Your goal: Turn every line of the data below into a numbered list, omitting any blank lines.

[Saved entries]
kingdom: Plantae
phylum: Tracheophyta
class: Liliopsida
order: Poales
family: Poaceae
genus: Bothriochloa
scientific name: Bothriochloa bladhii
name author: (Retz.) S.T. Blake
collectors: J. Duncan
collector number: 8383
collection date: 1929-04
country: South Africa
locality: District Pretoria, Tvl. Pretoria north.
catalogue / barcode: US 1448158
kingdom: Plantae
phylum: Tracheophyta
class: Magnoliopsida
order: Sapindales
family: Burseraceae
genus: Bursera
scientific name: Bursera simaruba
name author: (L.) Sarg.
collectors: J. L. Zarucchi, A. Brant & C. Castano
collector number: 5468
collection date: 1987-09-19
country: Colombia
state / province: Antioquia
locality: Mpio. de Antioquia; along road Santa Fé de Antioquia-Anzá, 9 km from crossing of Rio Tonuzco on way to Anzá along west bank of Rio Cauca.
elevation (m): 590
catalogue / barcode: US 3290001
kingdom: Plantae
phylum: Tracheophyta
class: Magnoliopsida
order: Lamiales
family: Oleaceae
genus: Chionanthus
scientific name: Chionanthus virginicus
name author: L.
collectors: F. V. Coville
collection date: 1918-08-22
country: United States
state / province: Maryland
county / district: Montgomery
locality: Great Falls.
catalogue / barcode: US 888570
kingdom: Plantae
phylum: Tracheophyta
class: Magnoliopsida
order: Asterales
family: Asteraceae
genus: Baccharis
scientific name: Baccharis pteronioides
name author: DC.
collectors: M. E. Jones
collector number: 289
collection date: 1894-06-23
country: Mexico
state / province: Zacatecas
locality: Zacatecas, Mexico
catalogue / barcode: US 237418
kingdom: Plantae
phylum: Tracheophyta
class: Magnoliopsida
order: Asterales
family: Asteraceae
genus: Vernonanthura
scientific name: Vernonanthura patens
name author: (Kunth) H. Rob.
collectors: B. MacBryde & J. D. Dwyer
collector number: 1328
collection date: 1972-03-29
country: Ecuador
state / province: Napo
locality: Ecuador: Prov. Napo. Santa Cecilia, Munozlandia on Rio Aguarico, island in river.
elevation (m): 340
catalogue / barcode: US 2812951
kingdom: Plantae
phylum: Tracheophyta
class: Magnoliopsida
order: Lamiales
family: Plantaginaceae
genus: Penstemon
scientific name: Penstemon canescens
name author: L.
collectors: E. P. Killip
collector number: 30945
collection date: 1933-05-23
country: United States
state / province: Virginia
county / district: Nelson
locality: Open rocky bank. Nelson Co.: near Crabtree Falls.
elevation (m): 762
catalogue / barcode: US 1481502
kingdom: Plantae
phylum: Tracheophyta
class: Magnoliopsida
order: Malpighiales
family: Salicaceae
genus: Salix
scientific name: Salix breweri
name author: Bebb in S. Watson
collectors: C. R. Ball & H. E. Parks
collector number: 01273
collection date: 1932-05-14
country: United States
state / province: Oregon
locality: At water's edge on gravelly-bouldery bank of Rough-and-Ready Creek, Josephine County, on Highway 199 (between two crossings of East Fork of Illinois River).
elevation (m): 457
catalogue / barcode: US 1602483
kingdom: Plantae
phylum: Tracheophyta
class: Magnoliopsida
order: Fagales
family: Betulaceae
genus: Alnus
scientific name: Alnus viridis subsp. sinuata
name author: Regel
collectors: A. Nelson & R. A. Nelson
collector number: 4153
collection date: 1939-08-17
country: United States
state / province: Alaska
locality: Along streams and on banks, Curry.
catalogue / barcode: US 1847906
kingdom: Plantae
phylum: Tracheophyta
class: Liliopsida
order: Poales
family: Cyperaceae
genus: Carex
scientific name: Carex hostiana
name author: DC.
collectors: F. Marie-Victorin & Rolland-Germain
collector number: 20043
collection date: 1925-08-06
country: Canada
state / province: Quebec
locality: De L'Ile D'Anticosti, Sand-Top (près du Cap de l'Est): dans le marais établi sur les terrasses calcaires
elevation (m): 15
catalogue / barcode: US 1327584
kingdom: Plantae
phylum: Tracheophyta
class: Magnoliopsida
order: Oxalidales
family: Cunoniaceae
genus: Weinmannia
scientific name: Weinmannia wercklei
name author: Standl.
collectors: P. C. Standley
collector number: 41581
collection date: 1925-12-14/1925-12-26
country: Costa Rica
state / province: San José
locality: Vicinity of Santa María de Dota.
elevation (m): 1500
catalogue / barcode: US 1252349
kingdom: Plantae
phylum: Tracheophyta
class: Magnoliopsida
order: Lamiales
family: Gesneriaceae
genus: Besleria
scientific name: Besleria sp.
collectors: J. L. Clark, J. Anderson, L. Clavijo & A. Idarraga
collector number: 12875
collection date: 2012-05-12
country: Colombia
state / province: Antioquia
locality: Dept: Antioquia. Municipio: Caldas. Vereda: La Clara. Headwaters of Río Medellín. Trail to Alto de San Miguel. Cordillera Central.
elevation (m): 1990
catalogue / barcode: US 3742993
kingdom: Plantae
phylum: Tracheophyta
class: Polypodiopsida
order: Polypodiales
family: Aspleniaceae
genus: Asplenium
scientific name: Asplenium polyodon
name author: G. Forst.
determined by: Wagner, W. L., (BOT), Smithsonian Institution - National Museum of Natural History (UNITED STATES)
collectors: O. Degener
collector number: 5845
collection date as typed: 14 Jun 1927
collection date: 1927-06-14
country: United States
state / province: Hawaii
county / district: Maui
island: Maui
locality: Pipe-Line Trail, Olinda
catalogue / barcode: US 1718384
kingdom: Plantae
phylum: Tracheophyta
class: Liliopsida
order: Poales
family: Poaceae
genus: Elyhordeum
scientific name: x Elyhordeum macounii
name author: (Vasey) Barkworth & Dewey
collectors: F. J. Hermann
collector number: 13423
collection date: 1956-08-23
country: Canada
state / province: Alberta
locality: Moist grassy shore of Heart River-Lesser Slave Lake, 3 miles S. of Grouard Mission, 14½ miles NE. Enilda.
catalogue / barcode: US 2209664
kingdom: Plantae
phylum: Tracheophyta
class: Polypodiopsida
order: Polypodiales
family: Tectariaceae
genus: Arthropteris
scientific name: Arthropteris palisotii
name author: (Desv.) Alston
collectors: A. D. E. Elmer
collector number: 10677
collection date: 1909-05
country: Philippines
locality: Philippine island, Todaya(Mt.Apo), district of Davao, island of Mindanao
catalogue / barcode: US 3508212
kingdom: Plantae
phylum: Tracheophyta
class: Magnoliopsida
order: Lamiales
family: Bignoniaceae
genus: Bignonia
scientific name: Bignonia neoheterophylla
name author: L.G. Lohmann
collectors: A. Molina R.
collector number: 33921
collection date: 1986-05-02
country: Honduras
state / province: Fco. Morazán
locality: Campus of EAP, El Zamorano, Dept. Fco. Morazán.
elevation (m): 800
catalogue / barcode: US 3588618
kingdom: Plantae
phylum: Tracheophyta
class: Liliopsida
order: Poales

Solution to this task:
1. kingdom: Plantae
2. phylum: Tracheophyta
3. class: Liliopsida
4. order: Poales
5. family: Poaceae
6. genus: Bothriochloa
7. scientific name: Bothriochloa bladhii
8. name author: (Retz.) S.T. Blake
9. collectors: J. Duncan
10. collector number: 8383
11. collection date: 1929-04
12. country: South Africa
13. locality: District Pretoria, Tvl. Pretoria north.
14. catalogue / barcode: US 1448158
15. kingdom: Plantae
16. phylum: Tracheophyta
17. class: Magnoliopsida
18. order: Sapindales
19. family: Burseraceae
20. genus: Bursera
21. scientific name: Bursera simaruba
22. name author: (L.) Sarg.
23. collectors: J. L. Zarucchi, A. Brant & C. Castano
24. collector number: 5468
25. collection date: 1987-09-19
26. country: Colombia
27. state / province: Antioquia
28. locality: Mpio. de Antioquia; along road Santa Fé de Antioquia-Anzá, 9 km from crossing of Rio Tonuzco on way to Anzá along west bank of Rio Cauca.
29. elevation (m): 590
30. catalogue / barcode: US 3290001
31. kingdom: Plantae
32. phylum: Tracheophyta
33. class: Magnoliopsida
34. order: Lamiales
35. family: Oleaceae
36. genus: Chionanthus
37. scientific name: Chionanthus virginicus
38. name author: L.
39. collectors: F. V. Coville
40. collection date: 1918-08-22
41. country: United States
42. state / province: Maryland
43. county / district: Montgomery
44. locality: Great Falls.
45. catalogue / barcode: US 888570
46. kingdom: Plantae
47. phylum: Tracheophyta
48. class: Magnoliopsida
49. order: Asterales
50. family: Asteraceae
51. genus: Baccharis
52. scientific name: Baccharis pteronioides
53. name author: DC.
54. collectors: M. E. Jones
55. collector number: 289
56. collection date: 1894-06-23
57. country: Mexico
58. state / province: Zacatecas
59. locality: Zacatecas, Mexico
60. catalogue / barcode: US 237418
61. kingdom: Plantae
62. phylum: Tracheophyta
63. class: Magnoliopsida
64. order: Asterales
65. family: Asteraceae
66. genus: Vernonanthura
67. scientific name: Vernonanthura patens
68. name author: (Kunth) H. Rob.
69. collectors: B. MacBryde & J. D. Dwyer
70. collector number: 1328
71. collection date: 1972-03-29
72. country: Ecuador
73. state / province: Napo
74. locality: Ecuador: Prov. Napo. Santa Cecilia, Munozlandia on Rio Aguarico, island in river.
75. elevation (m): 340
76. catalogue / barcode: US 2812951
77. kingdom: Plantae
78. phylum: Tracheophyta
79. class: Magnoliopsida
80. order: Lamiales
81. family: Plantaginaceae
82. genus: Penstemon
83. scientific name: Penstemon canescens
84. name author: L.
85. collectors: E. P. Killip
86. collector number: 30945
87. collection date: 1933-05-23
88. country: United States
89. state / province: Virginia
90. county / district: Nelson
91. locality: Open rocky bank. Nelson Co.: near Crabtree Falls.
92. elevation (m): 762
93. catalogue / barcode: US 1481502
94. kingdom: Plantae
95. phylum: Tracheophyta
96. class: Magnoliopsida
97. order: Malpighiales
98. family: Salicaceae
99. genus: Salix
100. scientific name: Salix breweri
101. name author: Bebb in S. Watson
102. collectors: C. R. Ball & H. E. Parks
103. collector number: 01273
104. collection date: 1932-05-14
105. country: United States
106. state / province: Oregon
107. locality: At water's edge on gravelly-bouldery bank of Rough-and-Ready Creek, Josephine County, on Highway 199 (between two crossings of East Fork of Illinois River).
108. elevation (m): 457
109. catalogue / barcode: US 1602483
110. kingdom: Plantae
111. phylum: Tracheophyta
112. class: Magnoliopsida
113. order: Fagales
114. family: Betulaceae
115. genus: Alnus
116. scientific name: Alnus viridis subsp. sinuata
117. name author: Regel
118. collectors: A. Nelson & R. A. Nelson
119. collector number: 4153
120. collection date: 1939-08-17
121. country: United States
122. state / province: Alaska
123. locality: Along streams and on banks, Curry.
124. catalogue / barcode: US 1847906
125. kingdom: Plantae
126. phylum: Tracheophyta
127. class: Liliopsida
128. order: Poales
129. family: Cyperaceae
130. genus: Carex
131. scientific name: Carex hostiana
132. name author: DC.
133. collectors: F. Marie-Victorin & Rolland-Germain
134. collector number: 20043
135. collection date: 1925-08-06
136. country: Canada
137. state / province: Quebec
138. locality: De L'Ile D'Anticosti, Sand-Top (près du Cap de l'Est): dans le marais établi sur les terrasses calcaires
139. elevation (m): 15
140. catalogue / barcode: US 1327584
141. kingdom: Plantae
142. phylum: Tracheophyta
143. class: Magnoliopsida
144. order: Oxalidales
145. family: Cunoniaceae
146. genus: Weinmannia
147. scientific name: Weinmannia wercklei
148. name author: Standl.
149. collectors: P. C. Standley
150. collector number: 41581
151. collection date: 1925-12-14/1925-12-26
152. country: Costa Rica
153. state / province: San José
154. locality: Vicinity of Santa María de Dota.
155. elevation (m): 1500
156. catalogue / barcode: US 1252349
157. kingdom: Plantae
158. phylum: Tracheophyta
159. class: Magnoliopsida
160. order: Lamiales
161. family: Gesneriaceae
162. genus: Besleria
163. scientific name: Besleria sp.
164. collectors: J. L. Clark, J. Anderson, L. Clavijo & A. Idarraga
165. collector number: 12875
166. collection date: 2012-05-12
167. country: Colombia
168. state / province: Antioquia
169. locality: Dept: Antioquia. Municipio: Caldas. Vereda: La Clara. Headwaters of Río Medellín. Trail to Alto de San Miguel. Cordillera Central.
170. elevation (m): 1990
171. catalogue / barcode: US 3742993
172. kingdom: Plantae
173. phylum: Tracheophyta
174. class: Polypodiopsida
175. order: Polypodiales
176. family: Aspleniaceae
177. genus: Asplenium
178. scientific name: Asplenium polyodon
179. name author: G. Forst.
180. determined by: Wagner, W. L., (BOT), Smithsonian Institution - National Museum of Natural History (UNITED STATES)
181. collectors: O. Degener
182. collector number: 5845
183. collection date as typed: 14 Jun 1927
184. collection date: 1927-06-14
185. country: United States
186. state / province: Hawaii
187. county / district: Maui
188. island: Maui
189. locality: Pipe-Line Trail, Olinda
190. catalogue / barcode: US 1718384
191. kingdom: Plantae
192. phylum: Tracheophyta
193. class: Liliopsida
194. order: Poales
195. family: Poaceae
196. genus: Elyhordeum
197. scientific name: x Elyhordeum macounii
198. name author: (Vasey) Barkworth & Dewey
199. collectors: F. J. Hermann
200. collector number: 13423
201. collection date: 1956-08-23
202. country: Canada
203. state / province: Alberta
204. locality: Moist grassy shore of Heart River-Lesser Slave Lake, 3 miles S. of Grouard Mission, 14½ miles NE. Enilda.
205. catalogue / barcode: US 2209664
206. kingdom: Plantae
207. phylum: Tracheophyta
208. class: Polypodiopsida
209. order: Polypodiales
210. family: Tectariaceae
211. genus: Arthropteris
212. scientific name: Arthropteris palisotii
213. name author: (Desv.) Alston
214. collectors: A. D. E. Elmer
215. collector number: 10677
216. collection date: 1909-05
217. country: Philippines
218. locality: Philippine island, Todaya(Mt.Apo), district of Davao, island of Mindanao
219. catalogue / barcode: US 3508212
220. kingdom: Plantae
221. phylum: Tracheophyta
222. class: Magnoliopsida
223. order: Lamiales
224. family: Bignoniaceae
225. genus: Bignonia
226. scientific name: Bignonia neoheterophylla
227. name author: L.G. Lohmann
228. collectors: A. Molina R.
229. collector number: 33921
230. collection date: 1986-05-02
231. country: Honduras
232. state / province: Fco. Morazán
233. locality: Campus of EAP, El Zamorano, Dept. Fco. Morazán.
234. elevation (m): 800
235. catalogue / barcode: US 3588618
236. kingdom: Plantae
237. phylum: Tracheophyta
238. class: Liliopsida
239. order: Poales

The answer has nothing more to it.